The principal excretory duct, called the pancreatic duct or canal of Wirsung (by whom it was discovered in the human subject in 1642), runs through the entire length of the gland, from left to right, buried completely in its substance, and placed rather nearer its lower than its upper border. Commencing by the union of the small ducts derived from the groups of lobules composing the tail of the pancreas, and receiving in succession at various angles, and from all sides, the ducts from the body of the gland, the canal of Wirsung increases in size as it advances towards the head of the pancreas, where, amongst other large branches, it is usually joined by one derived from that portion of the gland called the lesser pancreas. Curving slightly downwards, the pancreatic duct then comes into contact with the left side of the ductus communis choledochus, which it accompanies to the back part of the descending portion of the duodenum. Here the two ducts, placed side by side, pass very obliquely through the muscular and areolar coats of the intestine, and terminate, as already described, on its internal mucous surface, by a common orifice, situated at the junction of the descending and horizontal portions of the duodenum, between three and four inches below the pylorus.
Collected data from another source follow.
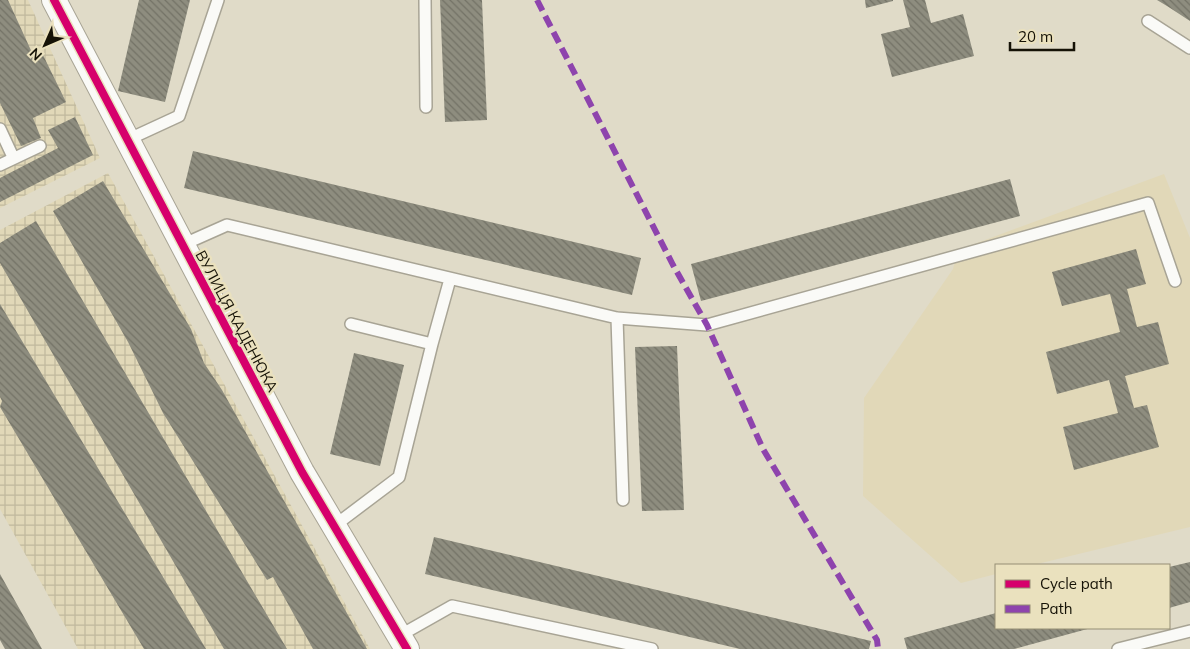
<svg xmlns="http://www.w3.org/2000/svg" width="1190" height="649" font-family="Mulish,sans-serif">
	<defs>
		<pattern id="industrial-grid" width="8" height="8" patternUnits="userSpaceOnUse" patternTransform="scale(1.25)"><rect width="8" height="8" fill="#e1d8b8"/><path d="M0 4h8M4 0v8" fill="none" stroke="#c0b89d"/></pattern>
		<pattern id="building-back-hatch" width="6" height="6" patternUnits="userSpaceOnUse" patternTransform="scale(1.25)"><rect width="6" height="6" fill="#8e8d7f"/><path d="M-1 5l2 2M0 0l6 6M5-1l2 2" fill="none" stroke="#737266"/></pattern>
	</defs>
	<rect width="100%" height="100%" fill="#e0dbc8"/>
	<path fill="#e1d8b8" d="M1164 174 1190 238V527L1033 565H996V574L961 583 863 496 864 398 953 269 958 250Z"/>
	<path fill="url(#industrial-grid)" d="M0 0H28L100 158 0 208Z
		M108 173 370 649H78L0 509V230Z"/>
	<path fill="url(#building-back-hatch)" d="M0 0H8L34 57 42 53 66 102 33 118 41 138 21 146 0 103Z
		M139 0H190L165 102 118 91Z
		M440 0H482L487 120 445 122Z
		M865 0H893V1L866 8Z
		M903 0H925L931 23 963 14 974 56 892 77 881 34 910 27Z
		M1157 0H1190V21L1167 6Z
		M75 117 93 155 0 202V178L58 148 48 130Z
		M193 151 641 258 632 295 184 188Z
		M1010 179 1020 216 701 301 691 264Z
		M103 181 191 329 204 363 222 390 367 649H313L273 577 267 580 163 413 128 342 53 211Z
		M36 221 287 649H224L0 263V243Z
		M1136 249 1146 284 1127 289 1137 327 1158 322 1169 364 1125 376 1134 408 1147 405 1159 447 1074 470 1063 427 1118 413 1109 380 1057 394 1046 352 1120 332 1110 294 1062 306 1052 272Z
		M0 304 206 649H144L0 407 2 401 0 397Z
		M677 346 684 510 642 511 635 347Z
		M354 353 404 365 380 466 330 454Z
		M434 537 871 641 869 649H740L425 574Z
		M1190 562V602L1169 608V567Z
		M0 574 42 649H5L0 640Z
		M996 613V628H1091L1014 649H907L904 638Z"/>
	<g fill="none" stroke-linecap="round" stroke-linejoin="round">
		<g stroke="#a8a495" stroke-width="14">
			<path id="lane" d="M425 0 426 107
				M1148 21 1190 48
				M0 129 13 157
				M127 140 179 116 218 0
				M0 165 40 146
				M182 245 227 225 617 318 707 325 1148 203 1175 281
				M617 318 623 500
				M351 324 432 344 450 279
				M334 526 399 477 432 344
				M399 636 452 606 652 649
				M1118 649 1190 631"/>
		</g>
		<g stroke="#a8a495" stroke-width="26">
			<path id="street" d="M54 0 302 472 407 649"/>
		</g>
		<use href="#lane" stroke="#fafaf7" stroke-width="11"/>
		<use href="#street" stroke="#fafaf7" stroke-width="24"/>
		<path stroke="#8e44ad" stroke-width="6" stroke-dasharray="12 6" stroke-linecap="butt" d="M537 0 673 265 707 325 763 449 877 640 878 649"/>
		<g stroke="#eae1be" stroke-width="11">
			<path id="cycleway" d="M54 0 302 472 407 649"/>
		</g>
		<use href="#cycleway" stroke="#d6006c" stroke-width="8"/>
	</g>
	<g text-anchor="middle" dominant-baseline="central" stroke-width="5" stroke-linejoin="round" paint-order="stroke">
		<g font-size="15" fill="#151206" stroke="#eae1be">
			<text transform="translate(237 321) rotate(62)">ВУЛИЦЯ КАДЕНЮКА</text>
		</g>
	</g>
	<rect x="995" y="564" width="175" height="65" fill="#eae1be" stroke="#958e74"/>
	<rect x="1005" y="580" width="25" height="8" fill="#d6006c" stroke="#958e74"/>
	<text x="1040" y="589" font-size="15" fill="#151206">Cycle path</text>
	<rect x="1005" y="605" width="25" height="8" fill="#8e44ad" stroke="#958e74"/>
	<text x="1040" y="614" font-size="15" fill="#151206">Path</text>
	<g transform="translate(45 45) rotate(225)" stroke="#eae1be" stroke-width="4" paint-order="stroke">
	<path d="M0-4L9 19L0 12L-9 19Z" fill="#151206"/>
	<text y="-8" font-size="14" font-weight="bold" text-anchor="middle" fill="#151206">N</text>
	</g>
	<path d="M1010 42v8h64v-8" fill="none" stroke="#151206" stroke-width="2.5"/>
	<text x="1018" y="42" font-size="15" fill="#151206" stroke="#eae1be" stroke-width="4" paint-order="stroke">20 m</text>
</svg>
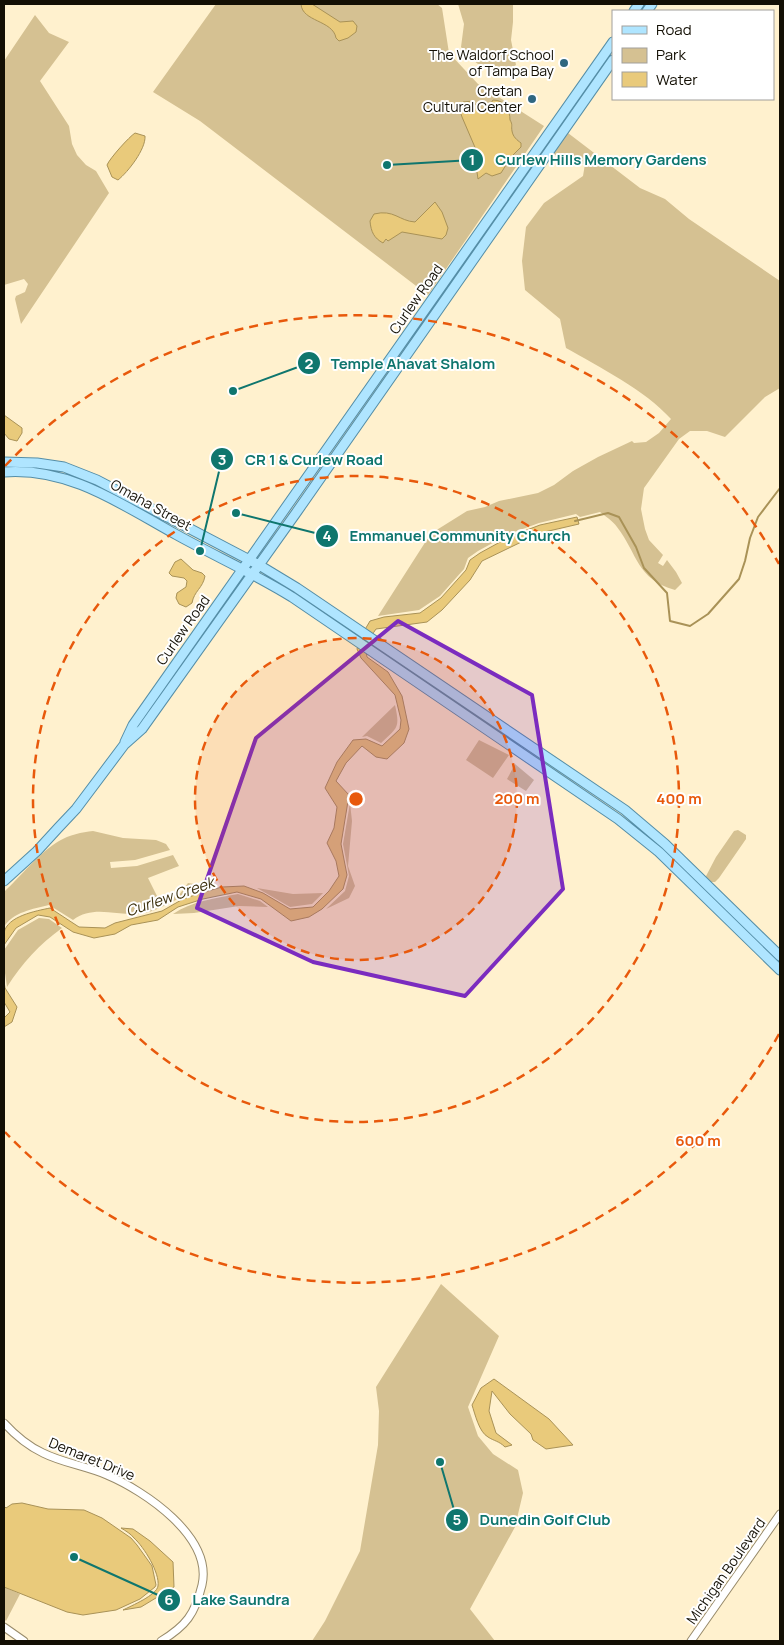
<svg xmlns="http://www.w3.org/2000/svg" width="784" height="1645" viewBox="0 0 784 1645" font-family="Manrope,sans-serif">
  <rect width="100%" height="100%" fill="#fff1ce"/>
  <!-- green -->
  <path fill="#d5c192" d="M216,4H437L442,8L449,53L478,84L544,126L428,295L200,121L153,92Z
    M458,4H513V22L511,40L516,65L498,75C482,67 472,62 461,47L464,24Z
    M35,15L49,33L69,42L40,81L69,126L72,144L77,155L86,165L96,171L109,193L21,324L15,299L16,296L25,292L28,284L24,279L4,285V61Z
    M568,133L640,188L665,199L689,219L780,281V388L765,397L725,437L707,431H690L679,439L644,488L641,509L645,529L649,540L663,555L658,563L663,566L667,560L676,572L682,583L675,590C636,579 638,554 617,527C613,521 605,516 600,512L580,517L576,514L539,523L509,534L478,551L468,558L464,569L440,596L419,610L378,616L426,541L435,531L467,511L485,507L499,501L538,493L554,485L573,471L598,457L632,441L634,443L646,442L659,433L671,419C645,390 599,367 566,348L560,319L525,290L522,261L526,227L544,203L583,176L585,164L572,162L553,154Z
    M395,705C400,728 398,727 381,743L367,736L362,737Z
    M479,740L509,755L493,778L466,760Z
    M515,764L534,780L526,791L507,779Z
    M350,803L352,821L348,866L355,886L349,898L326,909L345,891L349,876L343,844Z
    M738,830L746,835V839L719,878L715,882H709L705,878L716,857L734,831Z
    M93,831L123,838L156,840L166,844L170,850L135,860L110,862L111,868L137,866L173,855L179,866L148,878L157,896L179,895L188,883L213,887C203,889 193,892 184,896C168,903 155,913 137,914C115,915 92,905 73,920L49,905C33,909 13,912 4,927V892C20,877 40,852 59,841C69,835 82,832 93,831Z
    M257,888L293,894L323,893L312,904L290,907Z
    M238,894L260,901L268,907L239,906L194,913L173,914C192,901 216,898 238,894Z
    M39,918L49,919L62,928C40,944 22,963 7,987L4,966V950L18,930Z
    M441,1284L499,1336L468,1407L478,1436L493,1454L518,1470L523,1493L515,1527L470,1609L495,1641H312L325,1621L360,1551L378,1445L379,1411L376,1387Z
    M4,1587L20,1594L6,1621L4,1619Z"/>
  <!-- water -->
  <path fill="#e9ca7b" stroke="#a99257" d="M301,4H312L340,22L353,21L357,26L356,32L348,38L339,41L336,38C333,20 302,22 301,4Z
    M493,100C505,100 510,110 510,120C513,125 511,126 512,131C513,137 517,140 521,143V147L511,157L501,173L492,176L486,173L478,179L477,172L471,168L470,164L477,152L462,117L460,111L463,102L473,101L480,110H482L489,106Z
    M135,133L145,136C146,149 128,172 118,180L112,177L107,165C110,158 129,137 135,133Z
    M435,202L442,212L448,228L446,235L442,239L402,232L388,241L386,239L383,243C374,238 371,232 370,221L374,214C394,209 399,221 415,222Z
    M4,415L22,428V433L17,441L9,439L4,433Z
    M577,517L579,524L540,533L482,561L470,580L442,610L427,622L376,629C370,638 364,645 367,657L388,672L402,696L409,729L404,743L387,759L376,757L362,746L346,763L336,781L349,795L341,844L347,875L343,889L322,909L309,917L291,921L261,899L237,892L203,899L178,907L158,920L131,925L115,934L94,938L73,932L50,917L38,915L16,928L4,945C4,941 3,937 4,933C7,916 36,911 50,908L79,927L105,928L115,923L162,911L183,899L204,892L222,887L244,886L263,893L290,909L313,907L329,891L339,876L336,861L327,843L334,828L337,807L325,788L337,762L353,740L366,739L382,746L400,729L401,720L395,695L361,658L357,649L360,638L370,621L384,617L420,613L441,598L466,570L470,560L480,553L511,536L540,525Z
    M181,559L193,570L202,573L205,576C203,588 194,591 192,603L186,607L179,604L176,598L177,593L186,587L187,581L184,578L172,576L169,573L175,562Z
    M4,981L5,988L17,1007L12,1022L4,1027V1018L10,1012L4,1002Z
    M494,1379L549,1419L573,1445L546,1449L533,1440L531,1434L510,1414L492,1391L489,1411L496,1433L512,1445L505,1447C499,1441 494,1441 488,1437C479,1432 475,1414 472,1405L481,1388Z
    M22,1503L48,1509L84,1510L102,1518L131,1538L137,1545L152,1566L156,1585L155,1587L140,1599L116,1610L83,1615L67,1612L4,1587V1506L6,1508L12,1504Z
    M121,1528L133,1529L150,1541L173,1562L174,1587L141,1607L123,1610C131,1606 157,1595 158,1586C160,1573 144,1547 134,1538C131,1534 126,1531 121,1528Z"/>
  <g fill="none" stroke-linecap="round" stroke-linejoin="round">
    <!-- stream -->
    <path stroke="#a99257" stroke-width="2" d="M575,521L608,513L619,517L636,547L644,568L667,593L670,621L690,626L708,614L739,579L745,561L750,538L758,517L780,488"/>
    <!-- minor casing -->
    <g stroke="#988b6b" stroke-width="9">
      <path id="minor" d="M4,1423C15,1435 28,1446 43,1453C63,1463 86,1466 107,1475C145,1491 213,1537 202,1585C195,1614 186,1626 161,1641
        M4,1627L24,1641
        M691,1641L780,1514"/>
    </g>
    <!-- major casing -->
    <g stroke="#558ea7" stroke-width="11">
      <path id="major" d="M634,11L639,4
        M647,11L652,4
        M4,462L37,463L64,467L97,480L259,565L297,588L625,810L665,844L780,956
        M4,472C70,467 122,505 177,535C215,556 255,574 292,597L618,819L659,852L780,970
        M125,742L133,725L613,42
        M4,881L37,851L59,827L76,809L124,745L142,729L296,513L613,60"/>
    </g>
    <!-- minor -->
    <use href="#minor" stroke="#fff" stroke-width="7"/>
    <!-- major -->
    <use href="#major" stroke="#afe5ff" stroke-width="9"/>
  </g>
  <!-- marked area -->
  <path fill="#7b2cbf" fill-opacity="0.2" stroke="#7b2cbf" stroke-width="4" stroke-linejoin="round" d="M398,621L532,695L563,889L465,996L313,962L197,908L256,738Z"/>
  <!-- distance rings -->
  <circle cx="356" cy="799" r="161" fill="#e8590c" fill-opacity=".12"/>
  <g fill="none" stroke="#e8590c" stroke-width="2.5" stroke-dasharray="9 6">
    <circle cx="356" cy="799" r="161"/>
    <circle cx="356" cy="799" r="323"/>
    <path d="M779 1034A484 484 0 0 1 5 1132M5 466A484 484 0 0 1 779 564"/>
  </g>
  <!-- markers -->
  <g fill="#2f6781" stroke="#fff" stroke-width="2">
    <circle cx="564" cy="63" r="5"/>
    <circle cx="532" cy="99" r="5"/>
  </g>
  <g text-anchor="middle" stroke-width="4" stroke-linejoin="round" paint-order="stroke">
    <!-- poi labels -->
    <g font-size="14" fill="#130f04" stroke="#fff" text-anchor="end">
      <text x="554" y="60">The Waldorf School<tspan x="554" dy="16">of Tampa Bay</tspan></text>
      <text x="522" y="96">Cretan<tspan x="522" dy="16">Cultural Center</tspan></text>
    </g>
    <!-- street labels -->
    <g font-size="14" fill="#130f04" stroke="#fff">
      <text transform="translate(416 299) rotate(-55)" y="5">Curlew Road</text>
      <text transform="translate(151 505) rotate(29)" y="5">Omaha Street</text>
      <text transform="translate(183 630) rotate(-55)" y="5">Curlew Road</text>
      <text transform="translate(92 1459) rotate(22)" y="5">Demaret Drive</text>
      <text transform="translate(726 1571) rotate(-55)" y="5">Michigan Boulevard</text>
    </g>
    <!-- water labels -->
    <g font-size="15" font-style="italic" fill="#3d310e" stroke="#fff">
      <text transform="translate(170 897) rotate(-19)" y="5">Curlew Creek</text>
    </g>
  </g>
  <circle cx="356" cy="799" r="8" fill="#e8590c" stroke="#fff" stroke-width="2.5"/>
  <g font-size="15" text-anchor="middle" font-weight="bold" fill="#e8590c" stroke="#fff" stroke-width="4" stroke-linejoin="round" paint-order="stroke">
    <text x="517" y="804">200 m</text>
    <text x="679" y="804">400 m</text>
    <text x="698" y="1146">600 m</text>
  </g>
  <!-- callouts -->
  <path fill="none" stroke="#0f766e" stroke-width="2" d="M387 165L472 160M233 391L309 363M200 551L222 459M236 513L327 536M440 1462L457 1520M74 1557L169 1600"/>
  <g fill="#0f766e" stroke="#fff" stroke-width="2">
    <circle cx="387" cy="165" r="5"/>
    <circle cx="233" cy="391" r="5"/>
    <circle cx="200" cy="551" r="5"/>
    <circle cx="236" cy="513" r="5"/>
    <circle cx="440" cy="1462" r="5"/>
    <circle cx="74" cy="1557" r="5"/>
    <circle cx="472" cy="160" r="12"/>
    <circle cx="309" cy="363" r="12"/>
    <circle cx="222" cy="459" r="12"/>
    <circle cx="327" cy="536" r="12"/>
    <circle cx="457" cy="1520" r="12"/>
    <circle cx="169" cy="1600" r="12"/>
  </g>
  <g font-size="15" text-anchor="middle" font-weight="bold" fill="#fff">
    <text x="472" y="165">1</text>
    <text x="309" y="369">2</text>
    <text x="222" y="465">3</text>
    <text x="327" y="541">4</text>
    <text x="457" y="1525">5</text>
    <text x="169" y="1605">6</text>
  </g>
  <g font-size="15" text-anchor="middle" font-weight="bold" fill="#0f766e" stroke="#fff" stroke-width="4" stroke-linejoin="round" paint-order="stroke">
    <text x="601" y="165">Curlew Hills Memory Gardens</text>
    <text x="413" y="369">Temple Ahavat Shalom</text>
    <text x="314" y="465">CR 1 &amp; Curlew Road</text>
    <text x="460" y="541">Emmanuel Community Church</text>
    <text x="545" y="1525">Dunedin Golf Club</text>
    <text x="241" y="1605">Lake Saundra</text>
  </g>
  <!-- border -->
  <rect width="784" height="1645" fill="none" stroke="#130f04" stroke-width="10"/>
  <!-- legend -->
  <rect x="612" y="10" width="162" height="90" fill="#ffffff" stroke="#a19f9b"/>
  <rect x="622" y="26" width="25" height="8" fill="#afe5ff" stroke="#a19f9b"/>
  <text x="656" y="35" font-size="15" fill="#130f04">Road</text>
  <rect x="622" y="48" width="25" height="15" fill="#d5c192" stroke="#a19f9b"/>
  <text x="656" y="60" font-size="15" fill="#130f04">Park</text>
  <rect x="622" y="72" width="25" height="15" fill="#e9ca7b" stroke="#a19f9b"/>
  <text x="656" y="85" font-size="15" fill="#130f04">Water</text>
</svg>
The pancreatic duct, with its branches, is readily distinguished from the glandular substance, by the very white appearance of its thin fibrous walls. Its widest part, near the duodenum, is from 1 line to 1.5 line in diameter, or nearly the size of an ordinary quill; but it may be easily distended beyond that size. It is lined by a remarkably thin and smooth mucous membrane, which -near the termination of the duct occasionally presents a few scattered recesses.

 

Varieties

Sometimes the duct is double up to its point of entrance into the duodenum; and a still further deviation from the ordinary condition is not unfrequently observed, in which there is a supplementary duct, derived from the lesser pancreas or some part of the head of the gland, opening into the duodenum by a distinct orifice, at a distance of an inch or more from the termination of the principal duct. It sometimes occurs that the pancreatic duct and the common bile duct open separately into the duodenum.

 

Vessels and Nerves

Like the salivary glands, the pancreas receives its blood-vessels at numerous points. Its arteries are derived from the splenic and from the superior and inferior pancreatico-duodenal branches of the hepatic and superior mesenteric. Its blood is returned by the splenic and superior mesenteric veins. Its lymphatics terminate in the lumbar vessels and glands. The nerves of the pancreas are derived from the solar plexus.